*** Opening of DATA FOR THIS EXERCISE ***

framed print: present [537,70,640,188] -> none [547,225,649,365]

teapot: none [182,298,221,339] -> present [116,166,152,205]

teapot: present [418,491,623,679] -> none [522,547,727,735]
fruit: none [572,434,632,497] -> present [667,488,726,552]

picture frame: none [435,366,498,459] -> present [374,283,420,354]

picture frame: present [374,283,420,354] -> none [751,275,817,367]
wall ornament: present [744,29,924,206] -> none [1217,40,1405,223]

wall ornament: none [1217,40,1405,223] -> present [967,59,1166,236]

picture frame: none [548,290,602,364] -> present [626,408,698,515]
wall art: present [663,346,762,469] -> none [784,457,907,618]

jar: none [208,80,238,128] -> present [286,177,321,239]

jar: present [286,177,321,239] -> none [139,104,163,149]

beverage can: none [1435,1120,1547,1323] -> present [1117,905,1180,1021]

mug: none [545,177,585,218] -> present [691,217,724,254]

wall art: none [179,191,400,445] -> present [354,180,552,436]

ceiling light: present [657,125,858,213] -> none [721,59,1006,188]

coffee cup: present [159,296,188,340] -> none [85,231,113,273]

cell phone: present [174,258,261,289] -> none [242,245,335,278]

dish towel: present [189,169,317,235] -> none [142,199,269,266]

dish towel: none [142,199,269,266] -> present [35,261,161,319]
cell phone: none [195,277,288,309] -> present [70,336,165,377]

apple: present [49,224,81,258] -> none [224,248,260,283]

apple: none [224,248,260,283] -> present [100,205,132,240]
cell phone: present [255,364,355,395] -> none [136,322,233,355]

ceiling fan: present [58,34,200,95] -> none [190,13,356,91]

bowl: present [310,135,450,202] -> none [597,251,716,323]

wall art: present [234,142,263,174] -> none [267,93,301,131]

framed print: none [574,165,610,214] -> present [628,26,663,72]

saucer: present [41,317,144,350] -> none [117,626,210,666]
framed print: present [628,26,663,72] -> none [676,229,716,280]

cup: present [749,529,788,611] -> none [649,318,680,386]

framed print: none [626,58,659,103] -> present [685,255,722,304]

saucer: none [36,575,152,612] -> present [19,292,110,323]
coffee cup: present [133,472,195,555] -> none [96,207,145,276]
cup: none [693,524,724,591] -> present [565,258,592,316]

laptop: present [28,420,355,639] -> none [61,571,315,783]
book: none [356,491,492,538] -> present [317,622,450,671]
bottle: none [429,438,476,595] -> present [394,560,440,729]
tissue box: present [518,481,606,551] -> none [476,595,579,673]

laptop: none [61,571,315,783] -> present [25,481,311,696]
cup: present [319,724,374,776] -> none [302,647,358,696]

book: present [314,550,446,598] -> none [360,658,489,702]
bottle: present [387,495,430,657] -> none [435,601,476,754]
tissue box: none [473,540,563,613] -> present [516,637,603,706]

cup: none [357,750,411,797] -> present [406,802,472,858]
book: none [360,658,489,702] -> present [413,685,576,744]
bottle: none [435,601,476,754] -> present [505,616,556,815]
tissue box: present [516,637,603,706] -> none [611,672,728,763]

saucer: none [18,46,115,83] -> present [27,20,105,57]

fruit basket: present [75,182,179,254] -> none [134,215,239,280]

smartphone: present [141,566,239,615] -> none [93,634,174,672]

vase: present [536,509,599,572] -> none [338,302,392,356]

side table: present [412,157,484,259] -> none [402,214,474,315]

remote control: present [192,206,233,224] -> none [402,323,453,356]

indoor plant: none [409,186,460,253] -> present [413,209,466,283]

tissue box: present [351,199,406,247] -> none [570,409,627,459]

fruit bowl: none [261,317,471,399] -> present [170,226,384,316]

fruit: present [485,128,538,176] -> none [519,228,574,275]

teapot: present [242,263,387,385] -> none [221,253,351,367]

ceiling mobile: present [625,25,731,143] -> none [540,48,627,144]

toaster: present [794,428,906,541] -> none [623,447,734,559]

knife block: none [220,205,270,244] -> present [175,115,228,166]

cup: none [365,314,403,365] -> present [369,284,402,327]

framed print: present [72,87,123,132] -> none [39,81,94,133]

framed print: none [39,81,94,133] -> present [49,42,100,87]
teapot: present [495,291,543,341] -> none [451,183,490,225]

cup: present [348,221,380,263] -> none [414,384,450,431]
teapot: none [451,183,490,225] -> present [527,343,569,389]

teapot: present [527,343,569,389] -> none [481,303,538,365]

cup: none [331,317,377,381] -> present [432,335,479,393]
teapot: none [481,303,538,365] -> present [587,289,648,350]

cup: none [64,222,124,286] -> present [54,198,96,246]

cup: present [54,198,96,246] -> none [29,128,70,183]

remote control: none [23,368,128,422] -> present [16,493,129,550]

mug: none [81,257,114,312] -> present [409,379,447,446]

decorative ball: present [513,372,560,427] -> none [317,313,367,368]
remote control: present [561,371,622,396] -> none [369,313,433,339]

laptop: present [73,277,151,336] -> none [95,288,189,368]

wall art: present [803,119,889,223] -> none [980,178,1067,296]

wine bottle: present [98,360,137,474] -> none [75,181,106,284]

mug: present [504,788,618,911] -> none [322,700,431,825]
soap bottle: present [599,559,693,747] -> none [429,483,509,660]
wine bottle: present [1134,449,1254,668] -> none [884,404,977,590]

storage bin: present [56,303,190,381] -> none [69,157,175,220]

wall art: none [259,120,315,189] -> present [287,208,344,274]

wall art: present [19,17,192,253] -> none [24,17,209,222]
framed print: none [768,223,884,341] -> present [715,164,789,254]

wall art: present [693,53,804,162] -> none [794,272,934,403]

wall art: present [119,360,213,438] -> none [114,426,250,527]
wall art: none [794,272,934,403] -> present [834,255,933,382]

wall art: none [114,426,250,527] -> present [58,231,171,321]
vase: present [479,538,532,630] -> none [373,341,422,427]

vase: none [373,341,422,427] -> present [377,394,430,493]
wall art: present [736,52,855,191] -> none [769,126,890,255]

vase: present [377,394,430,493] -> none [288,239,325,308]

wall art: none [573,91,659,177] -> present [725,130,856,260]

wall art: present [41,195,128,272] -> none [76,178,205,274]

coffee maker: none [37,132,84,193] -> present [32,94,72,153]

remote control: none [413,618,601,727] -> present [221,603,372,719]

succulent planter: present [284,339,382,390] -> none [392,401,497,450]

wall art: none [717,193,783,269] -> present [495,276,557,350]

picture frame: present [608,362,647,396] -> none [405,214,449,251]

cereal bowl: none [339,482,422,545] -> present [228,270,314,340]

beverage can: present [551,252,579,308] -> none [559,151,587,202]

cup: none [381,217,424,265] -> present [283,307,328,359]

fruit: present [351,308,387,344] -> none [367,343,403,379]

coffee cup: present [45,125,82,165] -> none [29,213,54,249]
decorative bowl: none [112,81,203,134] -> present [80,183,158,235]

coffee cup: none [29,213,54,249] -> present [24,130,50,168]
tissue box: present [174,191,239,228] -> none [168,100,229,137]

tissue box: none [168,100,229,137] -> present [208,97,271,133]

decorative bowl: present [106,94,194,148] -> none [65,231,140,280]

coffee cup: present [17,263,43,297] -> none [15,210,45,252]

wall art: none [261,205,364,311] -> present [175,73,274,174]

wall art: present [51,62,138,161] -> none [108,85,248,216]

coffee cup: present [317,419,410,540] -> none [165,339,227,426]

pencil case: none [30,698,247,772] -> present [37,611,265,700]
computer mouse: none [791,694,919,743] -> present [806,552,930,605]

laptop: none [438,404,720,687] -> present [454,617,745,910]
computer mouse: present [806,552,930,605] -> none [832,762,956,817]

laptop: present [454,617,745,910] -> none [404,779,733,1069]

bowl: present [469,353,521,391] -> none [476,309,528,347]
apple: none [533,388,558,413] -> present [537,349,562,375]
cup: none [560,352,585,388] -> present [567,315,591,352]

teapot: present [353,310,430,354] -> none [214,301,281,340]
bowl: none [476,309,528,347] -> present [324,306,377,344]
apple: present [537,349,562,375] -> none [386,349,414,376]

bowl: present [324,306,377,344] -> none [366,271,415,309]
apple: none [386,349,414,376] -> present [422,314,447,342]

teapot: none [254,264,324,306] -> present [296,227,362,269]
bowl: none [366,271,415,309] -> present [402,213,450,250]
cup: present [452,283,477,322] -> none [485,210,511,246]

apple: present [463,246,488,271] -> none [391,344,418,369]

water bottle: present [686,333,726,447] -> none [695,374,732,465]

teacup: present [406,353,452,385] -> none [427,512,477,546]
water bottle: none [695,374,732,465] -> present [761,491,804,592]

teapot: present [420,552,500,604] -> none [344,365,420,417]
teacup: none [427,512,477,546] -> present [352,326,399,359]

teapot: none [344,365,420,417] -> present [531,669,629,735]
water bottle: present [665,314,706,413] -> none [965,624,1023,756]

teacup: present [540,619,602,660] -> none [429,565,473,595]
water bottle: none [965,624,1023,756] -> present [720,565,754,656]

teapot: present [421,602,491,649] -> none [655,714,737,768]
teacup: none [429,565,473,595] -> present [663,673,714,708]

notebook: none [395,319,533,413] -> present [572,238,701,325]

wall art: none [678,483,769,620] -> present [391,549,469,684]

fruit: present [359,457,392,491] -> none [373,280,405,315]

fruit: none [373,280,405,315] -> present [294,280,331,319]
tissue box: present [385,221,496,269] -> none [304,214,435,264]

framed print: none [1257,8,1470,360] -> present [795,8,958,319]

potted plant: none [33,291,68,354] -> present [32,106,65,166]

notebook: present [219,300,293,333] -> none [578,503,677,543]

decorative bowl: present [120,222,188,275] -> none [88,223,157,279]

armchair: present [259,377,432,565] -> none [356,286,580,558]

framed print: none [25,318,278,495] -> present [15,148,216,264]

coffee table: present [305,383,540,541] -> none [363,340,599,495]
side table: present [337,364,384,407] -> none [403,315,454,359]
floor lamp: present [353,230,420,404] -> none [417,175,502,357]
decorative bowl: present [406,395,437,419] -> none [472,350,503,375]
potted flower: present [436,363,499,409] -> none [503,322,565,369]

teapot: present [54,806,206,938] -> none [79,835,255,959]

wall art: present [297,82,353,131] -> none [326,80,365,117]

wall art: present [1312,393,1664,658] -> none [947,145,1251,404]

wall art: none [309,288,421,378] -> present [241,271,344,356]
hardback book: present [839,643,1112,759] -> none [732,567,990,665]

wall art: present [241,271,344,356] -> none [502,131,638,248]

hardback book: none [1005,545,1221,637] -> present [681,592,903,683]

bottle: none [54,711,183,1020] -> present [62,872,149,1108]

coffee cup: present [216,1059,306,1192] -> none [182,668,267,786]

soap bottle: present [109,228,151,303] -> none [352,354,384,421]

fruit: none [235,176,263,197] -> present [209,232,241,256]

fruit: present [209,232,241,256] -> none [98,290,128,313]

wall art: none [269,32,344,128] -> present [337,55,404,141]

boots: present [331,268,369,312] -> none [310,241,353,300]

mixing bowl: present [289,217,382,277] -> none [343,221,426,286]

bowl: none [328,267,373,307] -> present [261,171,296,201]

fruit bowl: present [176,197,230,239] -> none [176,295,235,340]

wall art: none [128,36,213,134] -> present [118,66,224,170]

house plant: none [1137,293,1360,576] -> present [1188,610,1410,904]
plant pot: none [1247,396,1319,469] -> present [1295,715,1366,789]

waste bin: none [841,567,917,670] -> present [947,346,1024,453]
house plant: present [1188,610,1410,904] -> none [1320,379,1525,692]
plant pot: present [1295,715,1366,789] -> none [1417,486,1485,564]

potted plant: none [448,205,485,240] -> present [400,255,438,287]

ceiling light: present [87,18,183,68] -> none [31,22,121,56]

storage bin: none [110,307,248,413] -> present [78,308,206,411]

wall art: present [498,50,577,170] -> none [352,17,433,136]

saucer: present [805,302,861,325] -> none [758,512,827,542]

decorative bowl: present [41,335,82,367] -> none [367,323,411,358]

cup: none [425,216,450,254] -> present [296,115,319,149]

*** Close of DATA FOR THIS EXERCISE ***

:: WHAT IS EXPECTED ::
Only one stretch is wanted, so please give again exactly the lines from the start of the data through the line containing "beverage can: none", both ends included.

:: EXERCISE RESULT ::
framed print: present [537,70,640,188] -> none [547,225,649,365]

teapot: none [182,298,221,339] -> present [116,166,152,205]

teapot: present [418,491,623,679] -> none [522,547,727,735]
fruit: none [572,434,632,497] -> present [667,488,726,552]

picture frame: none [435,366,498,459] -> present [374,283,420,354]

picture frame: present [374,283,420,354] -> none [751,275,817,367]
wall ornament: present [744,29,924,206] -> none [1217,40,1405,223]

wall ornament: none [1217,40,1405,223] -> present [967,59,1166,236]

picture frame: none [548,290,602,364] -> present [626,408,698,515]
wall art: present [663,346,762,469] -> none [784,457,907,618]

jar: none [208,80,238,128] -> present [286,177,321,239]

jar: present [286,177,321,239] -> none [139,104,163,149]

beverage can: none [1435,1120,1547,1323] -> present [1117,905,1180,1021]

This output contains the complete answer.